▶ **Selected text**:
Gunship is a British synthwave band formed in 2014 by Dan Haigh and Alex Westaway; they were later joined by drummer Alex Gingell.

History 
After Westaway and Haigh's other musical act, Fightstar, went on hiatus in 2010, the pair decided to focus on other musical ventures, including forming Gunship, eventually joined by Gingell. Their debut release, self-titled Gunship, was released in 2015 to positive reviews. Their follow up, Dark All Day, was released 5 October 2018.

In 2019, Gunship appeared in the documentary film The Rise of the Synths, which explored the origins and growth of the Synthwave genre. Westaway, Haigh and Gingell appeared alongside various other composers from the scene, including John Carpenter, who also starred in and narrated the film.

In May of 2021, tattoo artist and model Kat Von D collaborated with Haigh on her debut album, Love Made Me Do It.

Equipment and gear 
Gunship has a large collection of synthesizers, including the Juno 106, DSI Prophet 12, DSI Prophet 6, MOOG Minimoog, MOOG Mother 32, and various Oberheim units.

Collaborators

Gunship 
The first Gunship album featured collaborations with:
 Lou Hayter (New Young Pony Club, Tomorrows World)
 John Carpenter (director/composer)
 Charlie Simpson (Fightstar, Busted)
 Martin Grech
 Stella Le Page was featured on 'Fly For Your Life'

Dark All Day 
The second Gunship album featured collaborations with:

 Tim Cappello (The Lost Boys)
 Richard K. Morgan (Author - Altered Carbon)

▶ **Exercise instructions**:
Answer these from the Gunship text:
(a) On what date was Dark All Day released?
(b) Who narrated the documentary film The Rise of the Synths?
(c) Which collaborator on the second Gunship album is listed as the author of Altered Carbon?

▶ **Listing**:
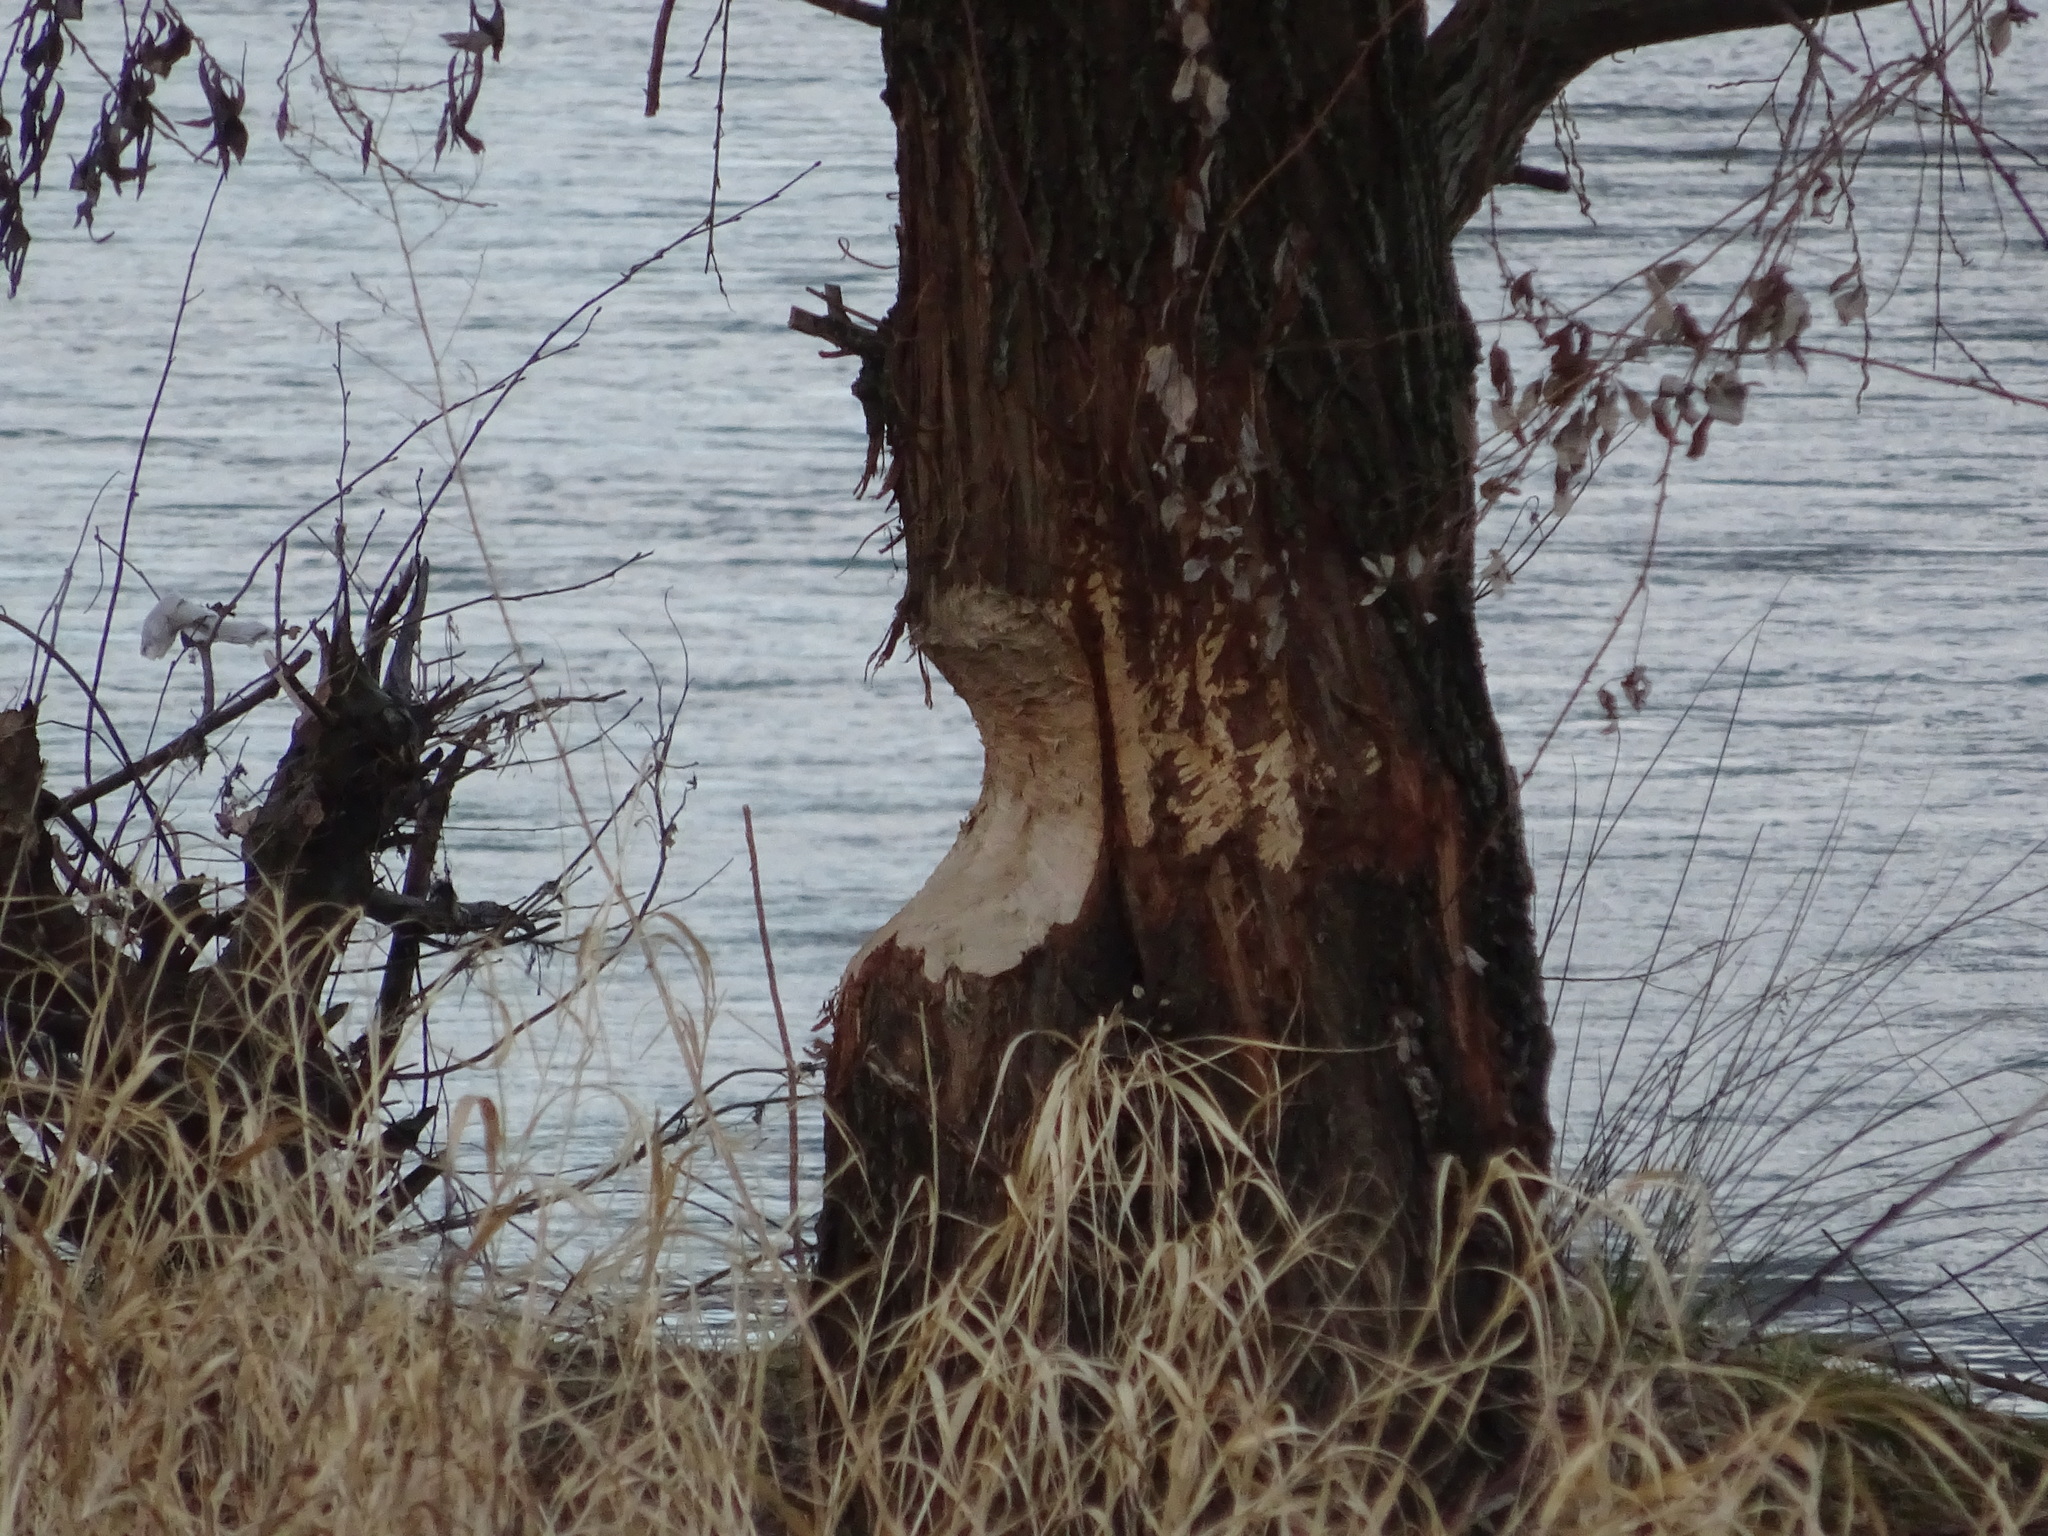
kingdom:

...

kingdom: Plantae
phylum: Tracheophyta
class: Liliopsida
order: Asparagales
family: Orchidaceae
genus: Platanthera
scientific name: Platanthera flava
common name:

* * *

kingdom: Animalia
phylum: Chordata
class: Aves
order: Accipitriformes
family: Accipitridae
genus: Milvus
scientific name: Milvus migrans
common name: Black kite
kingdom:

▶ **Finished exercise**:
(a) 5 October 2018
(b) John Carpenter
(c) Richard K. Morgan